编译spark 2.1.0源码
- 准备环境:
- 准备spark源码包:https://archive.apache.org/dist/spark/spark-2.1.0/spark-2.1.0.tgz
- 准备maven-3.3.9以上
- scala-2.11.8:https://downloads.lightbend.com/scala/2.11.8/scala-2.11.8.tgz
- 设置mavne缓存
export MAVEN_OPTS="-Xmx2g -XX:ReservedCodeCacheSize=512m"
- CDH版编译在pom.xml加入pom依赖:
# 在加压后的spark-2.1.0目录下,有个pom.xml文件
<repository>
<id>cloudera</id>
<name>cloudera Repository</name>
<url>https://repository.cloudera.com/artifactory/cloudera-repos/</url>
</repository>
# 修改文件./dev/make-distribution.sh
# 下面这些都注释掉:
###############################################
#VERSION=$("$MVN" help:evaluate -Dexpression=project.version $@ 2>/dev/null | grep -v "INFO" | tail -n 1)
#SCALA_VERSION=$("$MVN" help:evaluate -Dexpression=scala.binary.version $@ 2>/dev/null\
# | grep -v "INFO"\
# | tail -n 1)

**记录数据:**
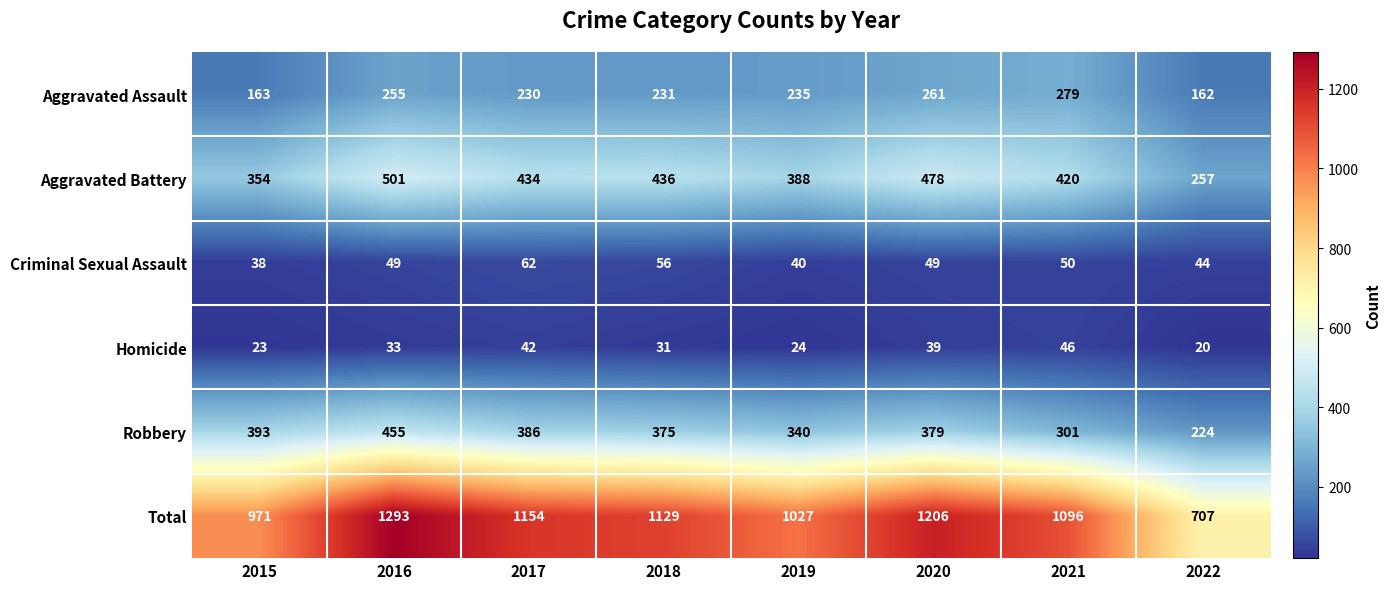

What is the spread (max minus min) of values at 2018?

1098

**练习题目:**
(A) 根据 Spark 编译说明回答下面的问题,每题一行,按同样的编号作答:
(i) 要准备哪个版本的 scala?
(ii) MAVEN_OPTS 里给 -Xmx 设的值是多少?
(iii) 加进 pom.xml 的 repository,它的 id 是什么?
(B) 把 Spark 编译说明里出现的网址全部列出来。
(C) 接着 Spark 编译说明的最后一行往下续写。

**参考答案:**
(A)
(i) scala-2.11.8
(ii) 2g
(iii) cloudera

(B)
https://archive.apache.org/dist/spark/spark-2.1.0/spark-2.1.0.tgz
https://downloads.lightbend.com/scala/2.11.8/scala-2.11.8.tgz
https://repository.cloudera.com/artifactory/cloudera-repos/

(C)
#SPARK_HADOOP_VERSION=$("$MVN" help:evaluate -Dexpression=hadoop.version $@ 2>/dev/null\
# | grep -v "INFO"\
# | tail -n 1)
#SPARK_HIVE=$("$MVN" help:evaluate -Dexpression=project.activeProfiles -pl sql/hive $@ 2>/dev/null\
# | grep -v "INFO"\
# | fgrep --count "<id>hive</id>";\
# Reset exit status to 0, otherwise the script stops here if the last grep finds nothing\
# because we use "set -o pipefail"
# echo -n)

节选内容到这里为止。